I heard the door open. I turned and saw Larry approaching. He said nothing. In his right hand was a cup of coffee. He held it out to me. I took it. I don’t even remember thanking him. He turned around and walked back into the house. Let me say this; in my life people have done wonderful things for me, given me nice things, told me flattering things. That moment in time in which Larry saw his friend hurting and did the only thing he thought he could do will stay with me until I breathe my last. He could have tried to say he felt badly for me. He could have tried to give me advice. He could have simply just attempted to start a conversation. Nope. He somehow knew that anything he could possibly say would have been inadequate. And he knew I loved coffee. So that’s what he did. He gave me some coffee. (It was delicious by the way.)

I read the Bible as many of you who know me know. In Mark 9:41 Jesus said, “For truly I tell you, whoever gives you a cup of water to drink because you bear the name of Christ will by no means lose the reward.” Let me tell you, Larry probably didn’t extend a tasty beverage to his friend because his friend “…bear(s) the name of Christ…” and it wasn’t water. But to me, it was this gift that seemed to be given from God Almighty. It was in that moment, in that place and time that Larry became the hand of God to me.

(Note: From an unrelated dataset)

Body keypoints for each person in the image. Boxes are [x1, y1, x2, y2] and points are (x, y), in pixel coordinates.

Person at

Larry knows this story, not because he possibly remembers the moment. But because I’ve reminded him so many times about how much that meant to me. I hope I have been that person to someone. I hope I will be that in the future.

Larry, thank you again.

 

(One side item of note. I didn’t write this to remind people that my wife hurt me. That water is so far from the bridge I practically don’t even remember that period of time, and everyone has moved on and is living life. This is not about her or about me really. It is about what one person did that was an act of God to me.)

Love and Such

I’ve never read Sam Keen’s book To Love and Be Loved before, but something close to that phrase was rattling around in my skull this morning. I don’t know why. I awakened far too early, made a pot of java, gathered all my morning accoutrement (I needed to use that word this morning), and sat at the dining room table of my parents-in-law. I opened my journal, popped the top off of my lucky fountain pen, and started writing almost without thinking. This is what vomited out onto the pages:

Good Friday. And it is indeed a good Friday. I am loved and I love. Is there really more that we need? Oh, I am quite aware about things such as food and shelter and know that we cannot physically survive without said items. But to have a sense of love around is quite a gift. And a gift that I will often, most of the time in fact, take for granted as if it will never be gone. And perhaps it won’t for me.

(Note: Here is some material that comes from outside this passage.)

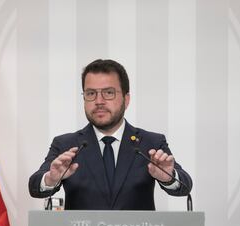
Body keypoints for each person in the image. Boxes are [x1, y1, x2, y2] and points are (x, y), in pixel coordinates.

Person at [29, 59, 192, 210]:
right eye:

But what if it suddenly disappeared?

If that happened, I believe the wave of grief and sadness I would feel might be close to unbearable. Maybe completely unbearable. Would a good comparison be between the sun and the earth? What if the sun suddenly disappeared? This planet, this beautifully ordered place, would immediately be, not in a state of chaos, but chaos defined. In my faith the creation story happened when a love-filled being took the boiling chaos of nothing and created order. (We kind of screwed the pooch when we decided a little chaos is good for the soul, but that’s another story.)

Chaos is not me at this point in my life. Oh sure, I might do things from time to time that are small (perhaps medium to large) chaos producers…but I am loved and I love. In this incredible state of existence my chaos is ordered. Yes, I am loved and I love. Is there anything more that I need?